McNeely v. English

DISSENTING OPINION

Martin, J.

I cannot agree with the majority opinion.

The facts found by the trial court, under its special finding of facts, were that the work of the appellees during the period of time they worked for the defendant was composed of repair work for large interstate freight carriers and that during the time the appellees worked for the defendant they each spent from one-third of their time each week to one-half of their time each week doing repair work on trailers bearing Interstate Commerce plates and belonging to interstate freight carriers.

The evidence clearly supports the facts found by the trial court in that they performed services in repairing trailers for the interstate carriers named and that these carriers were their main customers. I am of the opinion that these appellees (employees) were engaged in interstate commerce within the meaning of Section 7 of the *470Fair Labor Standards Act of 1938, 29 U. S. C. A,, §201 et seq. They were well within the requirement that they be “actually in or so closely related to the movement of the commerce as to be a part of it.” McLeod v. Threlkeld (1943), 319 U. S. 491, 497, 87 L. Ed. 1538, 1543, 63 S. Ct. 1248, 1251. Boutell v. Walling (1946), 327 U. S. 463, 90 L. Ed. 786, 66 S. Ct. 631.

It is immaterial whether the employee is hired by the one engaged in the interstate business since it is the' activities of the employee and not of the employer which are decisive. It is the work of the employee which is decisive. McLeod v. Threlkeld, supra; Walling v. Jacksonville Paper Co. (1943), 317 U. S. 564, ante, 87 L. Ed. 460, 63 S. Ct. 332; Kirschbaum Co. v. Walling (1942), 316 U. S. 517, 524, 86 L. Ed. 1638, 1649, 62 S. Ct. 1116.
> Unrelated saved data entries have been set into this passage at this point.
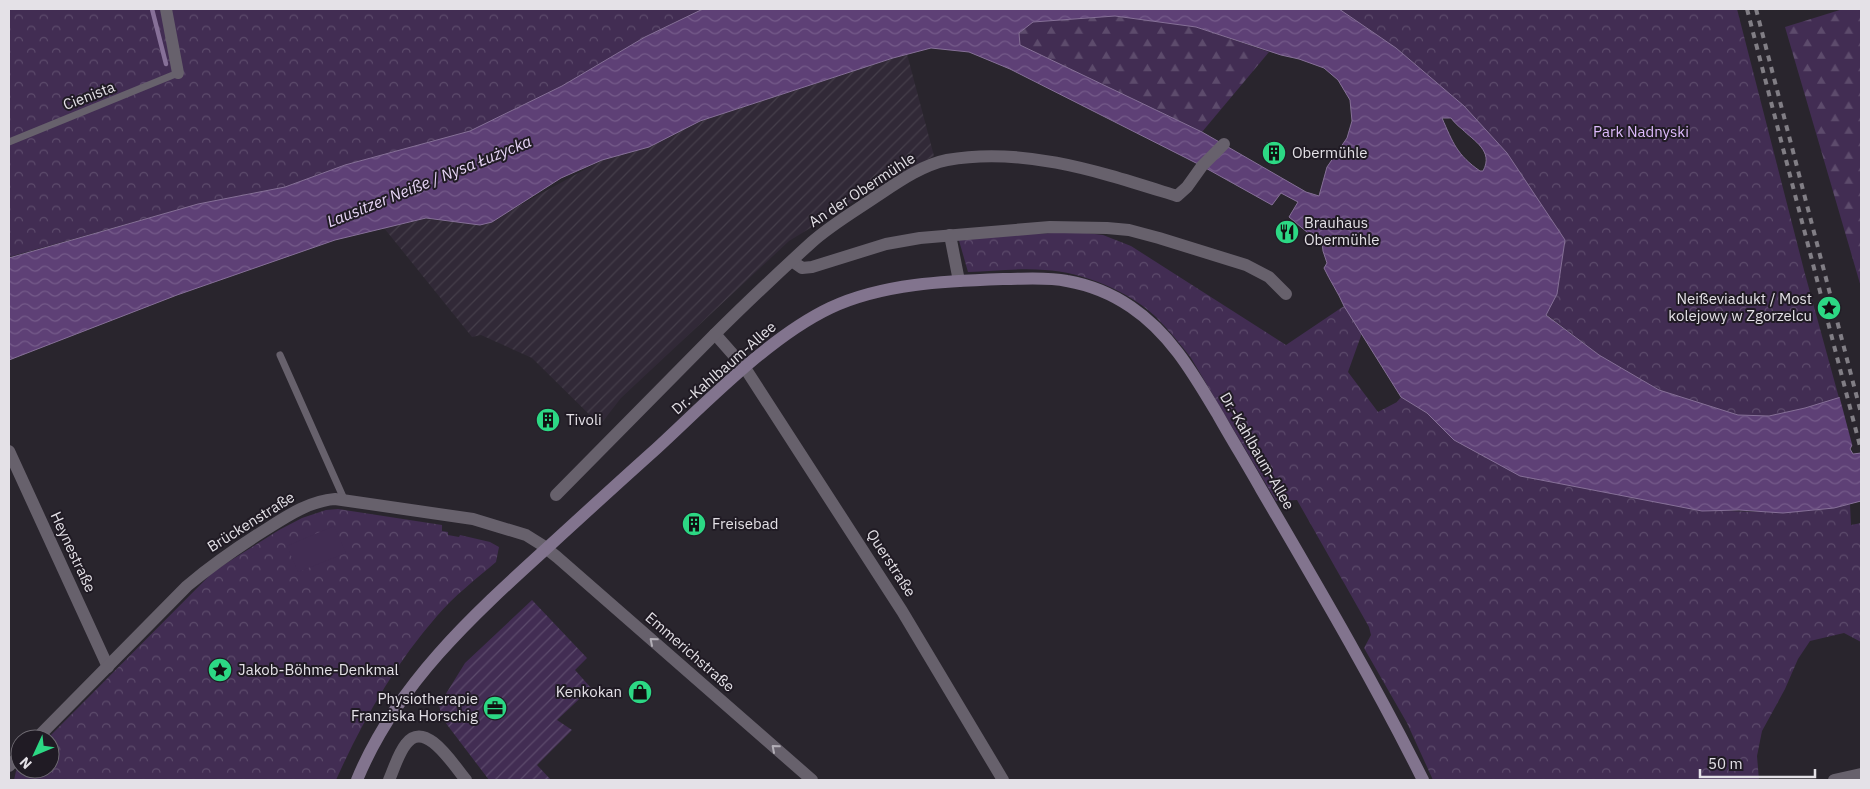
<svg xmlns="http://www.w3.org/2000/svg" width="1870" height="789" font-family="'IBM Plex Sans',sans-serif">
	<style>
		.industrial { fill: url(#industrial-furrows) }
		.forest { fill: url(#forest-firs) }
		.park { fill: url(#park-crowns) }
		.garden { fill: url(#garden-furrows) }
		.pitch { fill: #422d53 }
		.water { fill: url(#water-waves); stroke: #867098; fill-rule: evenodd }
		.pier { fill: #29252d }
		.lines { fill: none; stroke-linecap: round; stroke-linejoin: round }
		.stream { stroke: #867098; stroke-width: 4.5 }
		.service { stroke: #67616c; stroke-width: 7 }
		.minor { stroke: #67616c; stroke-width: 12 }
		.secondary { stroke: #82748e; stroke-width: 12 }
		.rail { stroke: #817e85; stroke-width: 4; stroke-dasharray: 6 6; stroke-linecap: butt }
		.oneway { stroke: #b2aeb6 }
		.labels { text-anchor: middle; stroke-width: 4; stroke-linejoin: round; paint-order: stroke }
		.street-label { font-size: 15px; fill: #e4e1e7; stroke: #201b24 }
		.park-label { font-size: 15px; fill: #debbfd; stroke: #201b24 }
		.poi-label { font-size: 15px; fill: #e4e1e7; stroke: #201b24; text-anchor: start }
		.water-label { font-size: 16px; font-style: italic; fill: #e7d5f6; stroke: #201b24 }
	</style>
	<defs>
		<pattern id="industrial-furrows" width="10" height="10" patternUnits="userSpaceOnUse" patternTransform="scale(1.25)"><rect width="10" height="10" fill="#312937"/><path d="M-1 1l2-2M0 10L10 0M9 11l2-2" fill="none" stroke="#453e4a"/></pattern>
		<pattern id="forest-firs" width="22" height="20" patternUnits="userSpaceOnUse" patternTransform="scale(1.25)"><rect width="22" height="20" fill="#422d53"/><path d="M5 1l3.5 6h-7zM16 11l3.5 6h-7z" fill="#5d4b6c"/></pattern>
		<pattern id="park-crowns" width="20" height="18" patternUnits="userSpaceOnUse" patternTransform="scale(1.25)"><rect width="20" height="18" fill="#422d53"/><path d="M2 6a3 3 0 1 1 6 0M12 15a3 3 0 1 1 6 0" fill="none" stroke="#5d4b6c"/></pattern>
		<pattern id="garden-furrows" width="10" height="10" patternUnits="userSpaceOnUse" patternTransform="scale(1.25)"><rect width="10" height="10" fill="#422d53"/><path d="M-1 1l2-2M0 10L10 0M9 11l2-2" fill="none" stroke="#5d4b6c"/></pattern>
		<pattern id="water-waves" width="16" height="10" patternUnits="userSpaceOnUse" patternTransform="scale(1.25)"><rect width="16" height="10" fill="#5e4076"/><path d="M0 5q4-4 8 0t8 0" fill="none" stroke="#755b8a"/></pattern>
	</defs>
	<rect width="100%" height="100%" fill="#29252d"/>
	<path class="industrial" d="M907,54L934,156L899,174L789,241L621,398L600,425L532,358L481,335L472,337L384,228L425,219L478,225L502,215L602,160L645,147L700,121Z"/>
	<g class="forest">
		<path d="M1843,9H1861V287L1785,27Z"/>
		<path d="M1115,16L1196,27L1269,52L1202,132L1020,45L1019,33L1033,22Z"/>
	</g>
	<g class="park">
		<path d="M9,9H703L645,37L562,86L470,131L345,165L285,187L198,204L9,257Z"/>
		<path d="M1339,9H1737L1805,274L1839,398L1805,408L1769,416L1738,415L1659,390L1599,355L1546,314L1557,294L1565,240L1507,153L1464,106L1396,48Z"/>
		<path d="M1078,232L1103,235L1131,246L1286,345L1344,306L1362,333L1348,372L1378,412L1397,402L1401,397L1427,413L1454,440L1702,511C1752,510 1800,516 1850,504L1851,525L1861,523V642L1844,633L1810,641L1798,659L1785,689L1762,731L1757,756L1759,780H1433L1407,723L1364,648L1371,635L1369,627L1297,500L1276,501L1191,358C1180,344 1169,330 1156,317C1129,291 1082,272 1045,270C1019,268 993,271 968,272L958,237Z"/>
		<path d="M338,509L442,525V531L448,532V535L459,537L460,535L490,542L499,547L496,562C476,579 454,596 437,616C395,664 362,722 336,780H14L16,771L20,766V769H50V739H47L214,571L279,530L302,518L326,510Z"/>
	</g>
	<path class="garden" d="M532,600L587,658L575,670L591,688L557,720L572,730L537,765L551,780H489L442,718L439,705L465,663Z"/>
	<path class="pitch" d="M334,526L346,553L298,572L287,546Z"/>
	<path class="water" d="M703,9H1339L1396,48L1464,106L1507,153L1565,240L1557,294L1546,315L1599,355L1659,390L1738,415L1769,416L1805,408L1841,397L1861,443L1852,445L1850,449L1853,454L1861,453V501L1834,508L1783,513L1739,510L1702,511L1520,476L1454,440L1427,413L1401,397L1344,306C1338,292 1330,281 1324,268L1327,263L1323,251L1322,241L1314,238L1289,217L1298,202L1281,193L1272,205L1202,166L1010,69L969,52L931,48L893,58L700,121L649,147L602,160L561,178L492,222L480,225L426,218L335,240L177,295L9,360V258L198,204L285,187L345,165L470,131L562,86L645,37ZM1115,16L1196,27L1281,55L1299,59L1324,68L1338,80L1350,100L1352,121L1347,138L1327,167L1319,196L1306,192L1202,132L1020,45L1019,33L1033,22ZM1442,118H1451C1454,122 1458,126 1462,129C1474,141 1494,151 1483,171H1480C1457,155 1453,143 1442,118Z"/>
	<path class="pier" d="M1861,390V445L1853,448L1839,395Z"/>
	<g class="lines">
		<path class="stream" d="M152,9L166,64"/>
		<g class="service">
			<path d="M9,142L178,73"/>
			<path d="M280,355L344,499"/>
		</g>
		<g class="minor">
			<path d="M166,9L178,73"/>
			<path d="M950,235L959,281"/>
			<path d="M792,261L802,268L812,267L886,244L920,238L1050,227L1107,228L1129,230L1159,238L1246,265L1269,277L1286,294"/>
			<path d="M715,334L745,368L902,611L1003,780"/>
			<path d="M9,451L108,667"/>
			<path d="M556,495C608,442 660,389 713,336C745,304 778,273 812,242C831,225 855,211 877,196C898,182 922,165 947,160C1025,146 1103,173 1177,196L1187,187L1202,166L1224,144"/>
			<path d="M36,739L187,586C212,565 238,547 265,530C287,516 309,501 335,499L473,519L526,535L542,545L557,557L812,780"/>
			<path d="M9,766L20,755"/>
			<path d="M389,780C394,769 398,754 406,744C425,718 454,766 466,780"/>
			<path d="M1834,780L1861,774"/>
		</g>
		<path class="secondary" d="M357,780C396,685 472,616 547,548C583,515 619,482 656,449C706,403 769,337 830,308C883,283 948,281 1005,279C1026,279 1047,277 1067,281C1090,285 1112,294 1131,307C1171,334 1194,375 1218,415C1232,440 1247,464 1261,489C1317,585 1373,680 1423,780"/>
		<g class="rail">
			<path d="M1747,9L1861,450"/>
			<path d="M1756,9L1861,413"/>
		</g>
	</g>
	<defs><path id="oneway-chevron" d="M-2-3.5L2.5 0L-2 3.5" fill="none" stroke-width="1.6" stroke-linecap="round" stroke-linejoin="round" transform="scale(1.25)"/></defs>
	<g class="oneway">
		<use href="#oneway-chevron" transform="translate(653 641) rotate(-139)"/>
		<use href="#oneway-chevron" transform="translate(775 748) rotate(-139)"/>
	</g>
	<defs>
		<g id="building-disc" transform="scale(1.25)"><circle r="9.5" fill="#2cd884" stroke="#201b24"/><path d="M-4-6H4V6H1V3H-1V6H-4ZM-2.5-4.3h1.7v1.8h-1.7ZM.8-4.3h1.7v1.8H.8ZM-2.5-1h1.7V.8h-1.7ZM.8-1h1.7V.8H.8Z" fill="#111"/></g>
		<g id="restaurant-disc" transform="scale(1.25)"><circle r="9.5" fill="#2cd884" stroke="#201b24"/><path d="M-5-6h1v4h1v-4h1v4h1v-4h1v5L-1.5 .5V6h-2V.5L-5-1ZM5-6V6H3V1.5H1.5Q1.5-4 5-6Z" fill="#111"/></g>
		<g id="sight-disc" transform="scale(1.25)"><circle r="9.5" fill="#2cd884" stroke="#201b24"/><path d="M0-6L1.8-2.2L6-1.7L2.9 1.2L3.7 5.4L0 3.3L-3.7 5.4L-2.9 1.2L-6-1.7L-1.8-2.2Z" fill="#111"/></g>
		<g id="shop-disc" transform="scale(1.25)"><circle r="9.5" fill="#2cd884" stroke="#201b24"/><path d="M-5-2.5h2.3a2.7 3.5 0 0 1 5.4 0H5L5.5 6h-11ZM-1.5-2.5h3a1.5 2.3 0 0 0-3 0Z" fill="#111"/></g>
		<g id="office-disc" transform="scale(1.25)"><circle r="9.5" fill="#2cd884" stroke="#201b24"/><path d="M-6-3h4V-5.5h4V-3h4V5H-6ZM-1-4.5V-3h2v-1.5ZM-6 0V1H6V0Z" fill="#111"/></g>
	</defs>
	<g fill-rule="evenodd">
		<use href="#building-disc" x="1274" y="153"/>
		<use href="#restaurant-disc" x="1287" y="232"/>
		<use href="#sight-disc" x="1829" y="308"/>
		<use href="#building-disc" x="548" y="420"/>
		<use href="#building-disc" x="694" y="524"/>
		<use href="#sight-disc" x="220" y="670"/>
		<use href="#shop-disc" x="640" y="692"/>
		<use href="#office-disc" x="495" y="708"/>
	</g>
	<g class="labels">
		<g class="street-label">
			<text transform="translate(89 96) rotate(-21)" y="5">Cienista</text>
			<text transform="translate(862 190) rotate(-33)" y="5">An der Obermühle</text>
			<text transform="translate(724 368) rotate(-41)" y="5">Dr.-Kahlbaum-Allee</text>
			<text transform="translate(1257 451) rotate(60)" y="5">Dr.-Kahlbaum-Allee</text>
			<text transform="translate(251 522) rotate(-32)" y="5">Brückenstraße</text>
			<text transform="translate(73 552) rotate(65)" y="5">Heynestraße</text>
			<text transform="translate(891 563) rotate(57)" y="5">Querstraße</text>
			<text transform="translate(690 652) rotate(41)" y="5">Emmerichstraße</text>
		</g>
		<g class="park-label">
			<text x="1641" y="137">Park Nadnyski</text>
		</g>
		<g class="poi-label">
			<text x="1292" y="158">Obermühle</text>
			<text x="1304" y="228">Brauhaus<tspan x="1304" dy="17">Obermühle</tspan></text>
			<text x="1812" y="304" text-anchor="end">Neißeviadukt / Most<tspan x="1812" dy="17">kolejowy w Zgorzelcu</tspan></text>
			<text x="566" y="425">Tivoli</text>
			<text x="712" y="529">Freisebad</text>
			<text x="238" y="675">Jakob-Böhme-Denkmal</text>
			<text x="622" y="697" text-anchor="end">Kenkokan</text>
			<text x="478" y="704" text-anchor="end">Physiotherapie<tspan x="478" dy="17">Franziska Horschig</tspan></text>
		</g>
		<g class="water-label">
			<text transform="translate(429 181) rotate(-22)" y="6">Lausitzer Neiße / Nysa Łużycka</text>
		</g>
	</g>
	<rect width="1870" height="789" fill="none" stroke="#e4e1e7" stroke-width="20"/>
	<g transform="translate(35 754) rotate(226)"><circle r="24" fill="#201b24" stroke="#6e6a72"/>
	<path d="M0-4L9 19L0 12L-9 19Z" fill="#2cd884"/>
	<text y="-8" font-size="14" font-weight="bold" text-anchor="middle" fill="#e4e1e7">N</text>
	</g>
	<path d="M1700 769v8h115v-8" fill="none" stroke="#e4e1e7" stroke-width="2.5"/>
	<text x="1708" y="769" font-size="15" fill="#e4e1e7" stroke="#201b24" stroke-width="4" paint-order="stroke">50 m</text>
</svg>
The test that activities so closely related to interstate transportation as to be in practice and legal relation a part, thereof are to be considered in that commerce, is applicable to employments “in commerce” under the Fair Labor Standards Act. McLeod v. Threlkeld, supra; Shanks v. Del., Lack. & W. R. Co. (1916), 239 U. S. 556, 558, 60 L. Ed. 436, 438, 36 S. Ct. 188, L. R. A. 1916C 797; Chicago & N. W. R. Co. v. Bolle (1931), 284 U. S. 74, 78, 76 L. Ed. 173, 176, 52 S. Ct. 59; Chicago & E. I. R. Co. v. Industrial Commission (1932), 284 U. S. 296, 76 L. Ed. 304, 52 S. Ct. 151, 77 A. L. R. 1367; New York, N. H. & H. R. Co. v. Bezue (1932), 284 U. S., 415, 419, 76 L. Ed. 370, 373, 52 S. Ct. 205.

I am of the opinion that the judgment of the lower court should be affirmed.

Note. — Reported in 102 N. E. 2d 217.